Yes. As a writer, I can keep believing in myself. As an entrepreneur and one who sells products and services, I’m still working on this, on the threshold of believing, aware of all the ways I don’t believe, and feel so utterly alone. I guess the question is: “I can I be there for myself, even when i doubt myself?”
I have been calling myself a writer ever since I won the 4th grade chocolate Easter Egg for the best Easter story and other early writing “wins”. I spend my days as a technical writer for a big California Hospital system. I read tons of good and bad literature on my Kindle. But what I haven’t done lately is made myself finish something. A story. Any story. Any kind. I just give up so early. I lose interest. I don’t even have a little faith. I’m in my late 40’s. If there was a time to do it. It is now. Thank you, Steven for talking about this and giving me a place to comment. At least I wrote today.

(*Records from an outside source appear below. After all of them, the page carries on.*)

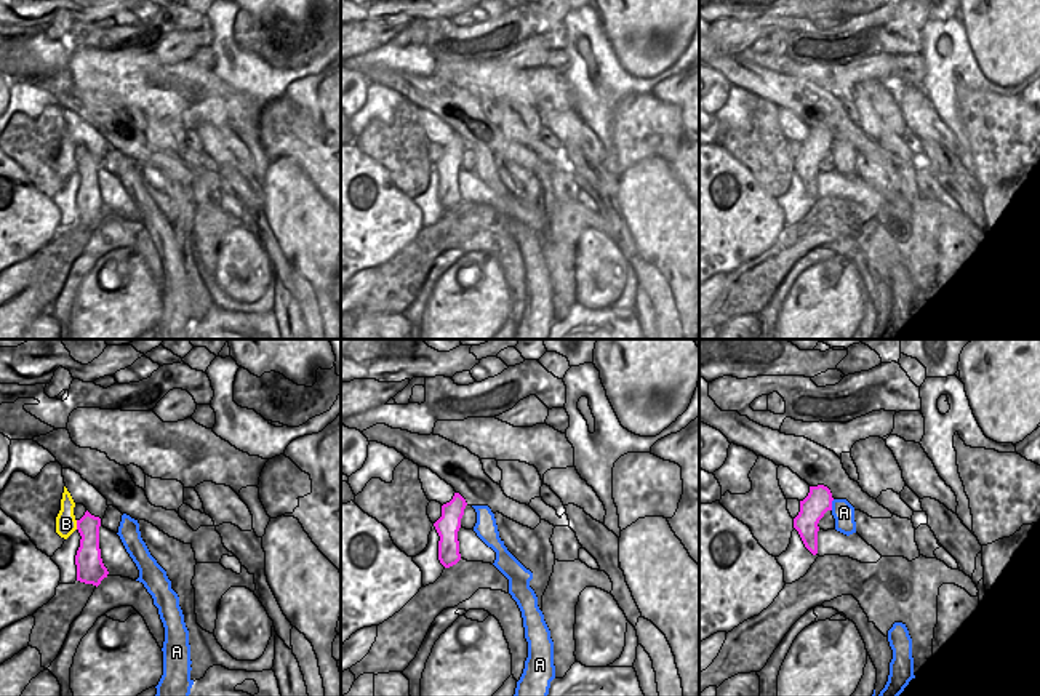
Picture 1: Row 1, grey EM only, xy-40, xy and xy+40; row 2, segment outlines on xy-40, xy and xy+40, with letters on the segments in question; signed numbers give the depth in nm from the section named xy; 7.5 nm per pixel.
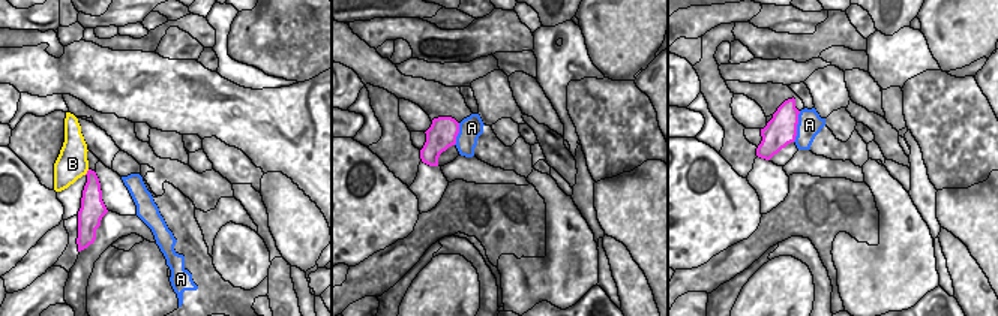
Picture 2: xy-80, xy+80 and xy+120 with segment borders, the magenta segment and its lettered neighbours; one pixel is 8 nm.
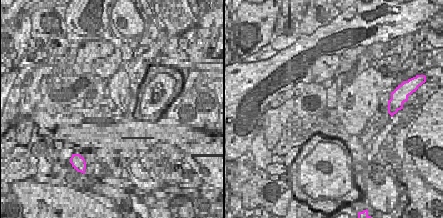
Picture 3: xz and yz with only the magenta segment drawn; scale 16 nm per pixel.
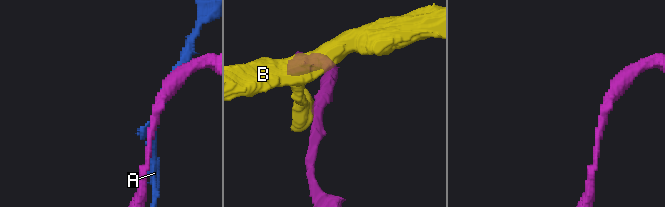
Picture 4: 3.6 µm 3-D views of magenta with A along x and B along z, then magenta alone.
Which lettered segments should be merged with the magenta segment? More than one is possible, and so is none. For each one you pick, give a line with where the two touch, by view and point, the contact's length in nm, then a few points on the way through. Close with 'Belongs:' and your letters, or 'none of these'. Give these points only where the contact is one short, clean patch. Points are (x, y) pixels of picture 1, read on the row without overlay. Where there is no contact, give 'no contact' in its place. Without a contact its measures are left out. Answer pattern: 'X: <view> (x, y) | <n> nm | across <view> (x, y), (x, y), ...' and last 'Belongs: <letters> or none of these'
Belongs: none of these

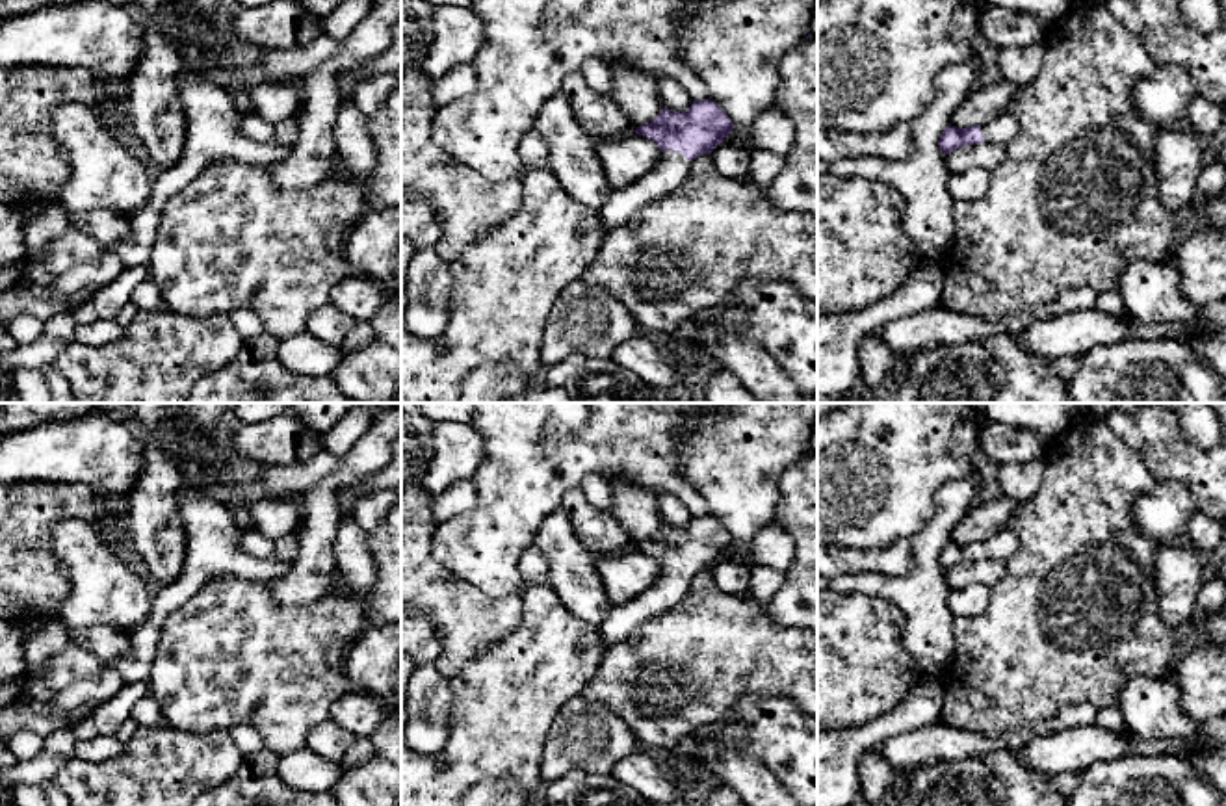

My late wife did the reinforcing around our house. She was the one who told me I was good enough and dedicated enough to write for a living. I didn’t get started til I was 48. I wrote and sold my first screenplay within six months and was working at Warner as a writer-for-hire within the year. I haven’t had a ton of success but these even now, a year and a half after Bonnie’s death, I still draw on her confidence and the encouragement she gave me over the years. She was a successful writer in her own right and always said, “Stop thinking and write your pages. Don’t give into the fear.”
I already have and am at that place again and again…sent off art submission #29 to the same publisher I have been over a period of 7 years. That’s alright prospecting I’d say? I have prospected so many other publishers over the past 7 years to no avail, all closed doors. It gets very tiring slowly I admit. But I’m hanging tough. Something inside of me keeps pushing me to knock again. It feels like sheer insanity most of the time so your posts about Nick’s book have helped me to feel more sane! Thank you!!
Awesome post Steve, perfect timing as so often is the case…thank you ever so much!!! Love the ballet shoes photo btw, so perfect, I danced til I was 14.
I think I’ll read this once a week.
The War of Art just arrived in the mail. I finished The Warrior Ethos yesterday and am reading and re-reading The Gates of Fire. And I am writing again. But what caused it all was two pages in the last book. Thank you.
Stephen
You were dramaticaly quoted Wednesday at the Dallas Cowboys 2014 FLowserve Season kickoff by Randy White former NFL quarterback.
I was falling out of my chair because I understood the significance, but not sure anyone else got the name recognition or reference…http://www.dallascowboys.com/multimedia/videos/2014_Kickoff_Luncheon/e9ea2a88-e656-445a-89c2-2428634c74c4
BTW you signed a book for me as a Christmas Present from David Allen
How to get the free e-book of the Authentic swing?